Loomis reached for his gun, then realised he'd left it on a table downstairs. Movement on the screen caught his attention and he carefully walked over to Freddy's body. The screen showed mostly shades of blue, with the yellow of the still hot smoke from the boathouse on the right hand side and three small red shapes toward the left. One of the shapes was hovering above the ground and the other two appeared to be fighting.
Loomis didn't need to know exactly what was going on to figure out it was bad. He had to tell the others and arm up again. Turning quickly to leave the room he came face to mask with the black clad figure who had sneaked up on him.
* * *
They had struggled, contorted and giggled, but finally Tiffany's black lace thong had come off and been cast into the trees and Sam's jeans were around his ankles. Tiffany had pushed Sam back on the plinth and clambered up onto him. She had sunk back on Sam's cock and now, good as her word, was riding him hard.
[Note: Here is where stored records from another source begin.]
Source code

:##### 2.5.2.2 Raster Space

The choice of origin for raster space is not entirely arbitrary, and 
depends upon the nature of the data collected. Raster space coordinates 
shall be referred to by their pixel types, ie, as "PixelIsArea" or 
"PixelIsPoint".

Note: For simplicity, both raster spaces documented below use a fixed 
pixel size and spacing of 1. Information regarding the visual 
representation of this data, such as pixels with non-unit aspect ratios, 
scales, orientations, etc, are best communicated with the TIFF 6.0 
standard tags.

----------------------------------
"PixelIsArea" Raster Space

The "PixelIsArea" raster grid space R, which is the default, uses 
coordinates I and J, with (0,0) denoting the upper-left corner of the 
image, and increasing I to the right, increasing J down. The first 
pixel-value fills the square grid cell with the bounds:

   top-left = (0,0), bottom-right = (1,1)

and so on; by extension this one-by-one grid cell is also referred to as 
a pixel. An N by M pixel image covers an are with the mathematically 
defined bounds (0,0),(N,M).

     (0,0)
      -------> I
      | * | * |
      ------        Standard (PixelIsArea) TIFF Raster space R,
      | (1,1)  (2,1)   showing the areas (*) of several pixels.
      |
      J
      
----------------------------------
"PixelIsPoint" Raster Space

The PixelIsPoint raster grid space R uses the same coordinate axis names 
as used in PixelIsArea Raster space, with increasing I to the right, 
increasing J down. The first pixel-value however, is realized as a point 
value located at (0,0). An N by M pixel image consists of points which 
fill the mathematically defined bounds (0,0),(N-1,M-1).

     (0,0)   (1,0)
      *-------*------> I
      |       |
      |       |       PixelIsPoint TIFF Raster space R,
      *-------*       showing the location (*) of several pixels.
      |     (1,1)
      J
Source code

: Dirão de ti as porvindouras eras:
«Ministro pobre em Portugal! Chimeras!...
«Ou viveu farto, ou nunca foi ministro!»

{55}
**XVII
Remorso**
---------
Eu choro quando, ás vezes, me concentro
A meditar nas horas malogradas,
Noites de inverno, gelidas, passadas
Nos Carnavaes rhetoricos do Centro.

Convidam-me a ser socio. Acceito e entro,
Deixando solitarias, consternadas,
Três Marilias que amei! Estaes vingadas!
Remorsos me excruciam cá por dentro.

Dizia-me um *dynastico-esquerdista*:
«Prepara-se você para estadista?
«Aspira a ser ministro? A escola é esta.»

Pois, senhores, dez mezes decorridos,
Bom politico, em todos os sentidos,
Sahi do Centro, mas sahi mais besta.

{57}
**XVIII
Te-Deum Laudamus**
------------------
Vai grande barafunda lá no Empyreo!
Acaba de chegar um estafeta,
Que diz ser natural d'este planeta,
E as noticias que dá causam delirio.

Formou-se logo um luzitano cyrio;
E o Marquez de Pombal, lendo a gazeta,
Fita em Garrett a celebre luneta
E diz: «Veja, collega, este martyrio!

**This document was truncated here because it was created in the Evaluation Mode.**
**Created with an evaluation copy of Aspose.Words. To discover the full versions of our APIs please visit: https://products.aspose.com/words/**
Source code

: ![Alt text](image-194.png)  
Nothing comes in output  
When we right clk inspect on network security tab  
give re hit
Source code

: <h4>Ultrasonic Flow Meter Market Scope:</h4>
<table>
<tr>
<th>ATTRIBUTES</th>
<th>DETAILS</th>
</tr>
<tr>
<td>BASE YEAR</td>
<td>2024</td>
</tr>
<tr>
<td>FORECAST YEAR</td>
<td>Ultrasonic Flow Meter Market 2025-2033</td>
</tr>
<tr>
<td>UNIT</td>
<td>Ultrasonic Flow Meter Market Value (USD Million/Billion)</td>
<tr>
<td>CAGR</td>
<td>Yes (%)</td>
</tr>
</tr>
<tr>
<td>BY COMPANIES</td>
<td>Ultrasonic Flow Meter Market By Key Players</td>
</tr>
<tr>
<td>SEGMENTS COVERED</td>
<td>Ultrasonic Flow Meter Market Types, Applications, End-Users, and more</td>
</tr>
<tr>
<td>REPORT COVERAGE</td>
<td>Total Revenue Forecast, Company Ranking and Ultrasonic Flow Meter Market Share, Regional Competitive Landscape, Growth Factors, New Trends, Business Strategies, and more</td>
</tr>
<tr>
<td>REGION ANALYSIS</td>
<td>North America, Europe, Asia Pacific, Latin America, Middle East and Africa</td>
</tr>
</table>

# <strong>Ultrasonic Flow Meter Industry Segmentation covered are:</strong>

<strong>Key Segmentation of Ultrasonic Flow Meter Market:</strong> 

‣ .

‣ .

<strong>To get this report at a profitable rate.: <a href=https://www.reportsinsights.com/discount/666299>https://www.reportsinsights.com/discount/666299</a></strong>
Tiffany ground her hips back and forth, bounced up and down and moved from side to side, whatever she thought would make Sam come. Under her, he grasped at her breasts whenever they were close enough and clasped at her thighs and buttocks when they weren't. He knew he was going to climax soon but he wanted to draw it out, to give Tiffany as much pleasure as possible. It was a losing battle, his butt cheeks were clenched as tight as they'd ever been and his balls were right up inside his body.
Sam stared up into the night sky, thinking he could count stars to keep his mind off orgasm. It didn't work. A human shape eclipsed his view of the heavens. It held a large blade over its head, ready to bring it down. As the reality of the situation dawned on him, and the machete began to fall, Sam had the final- and most intense- orgasm of his life.